[Opening Source extract section]

# iPad skins



## chilady1 (Jun 9, 2009)

I know for many that own Kindles, skins are almost a necessity to express one's personality, etc.  I don't see a lot of people skinning iPads, is there a reason for this?  I am thinking of putting a skin on my iPad2, just wanted to see whether folks had skinned their iPads or had an intention of skinning?  Just curious.


----------



## Neo (Mar 30, 2009)

You know, it's funny, I was just thinking the exact same thing the other day: I would not envision not skinning my Kindle, but it's the only device I do skin!

I don't have a skin on my iPhone, and neither do I on my iPad. I originally thought I might skin my iPad, but have decided against it in the end. I wish I could have some of the Decalgirl skins as background/screensaver though, but DG doesn't offer that possibility - Gelaskin has a great app for that, by the way!

[Closing Source extract section]
[Opening Given entries section]

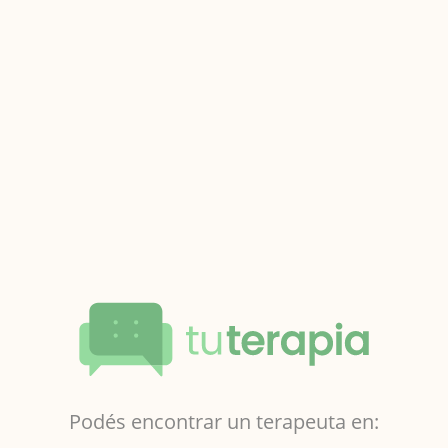
Podés encontrar un terapeuta en: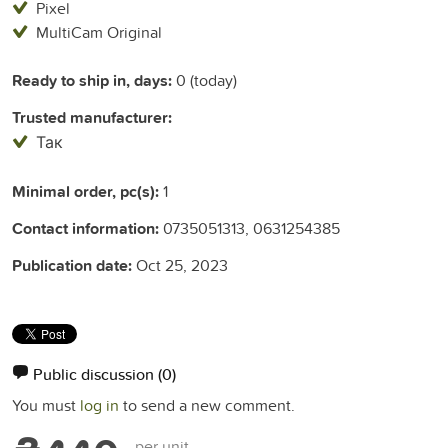
Pixel
MultiCam Original
Ready to ship in, days:
0 (today)
Trusted manufacturer:
Так
Minimal order, pc(s):
1
Contact information:
0735051313, 0631254385
Publication date:
Oct 25, 2023
Public discussion
(0)
You must
log in
to send a new comment.
per unit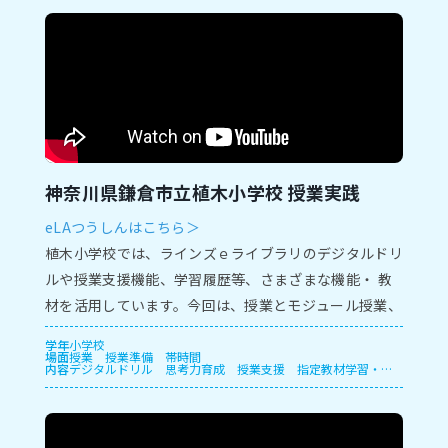
神奈川県鎌倉市立植木小学校 授業実践
eLAつうしんはこちら＞
植⽊⼩学校では、ラインズｅライブラリのデジタルドリ
ルや授業⽀援機能、学習履歴等、さまざまな機能・ 教
材を活⽤しています。今回は、授業とモジュール授業、
保護者⾯談での実践をご紹介します。
学年
小学校
場面
授業
授業準備
帯時間
内容
デジタルドリル
思考力育成
授業支援
指定教材学習・一
斉学習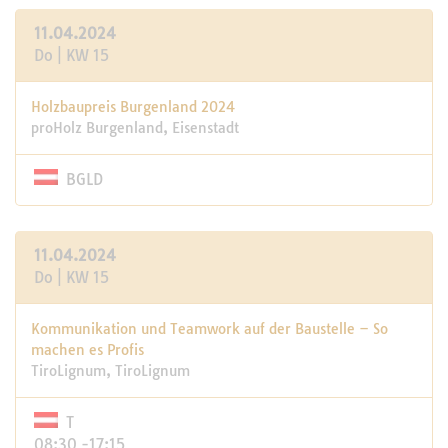
11.04.2024
Do | KW 15
Holzbaupreis Burgenland 2024
proHolz Burgenland, Eisenstadt
BGLD
11.04.2024
Do | KW 15
Kommunikation und Teamwork auf der Baustelle – So
machen es Profis
TiroLignum, TiroLignum
T
08:30 -17:15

[Closing Given entries section]

• _Check your understanding_:
1) Write out, word for word, the section of the iPad skins thread that starts with the words "You know, it's" and ends with "by the way!".
2) List every device named in the iPad skins thread.

• _Results in order_:
1)
You know, it's funny, I was just thinking the exact same thing the other day: I would not envision not skinning my Kindle, but it's the only device I do skin!

I don't have a skin on my iPhone, and neither do I on my iPad. I originally thought I might skin my iPad, but have decided against it in the end. I wish I could have some of the Decalgirl skins as background/screensaver though, but DG doesn't offer that possibility - Gelaskin has a great app for that, by the way!

2) Kindle, iPad, iPad2, iPhone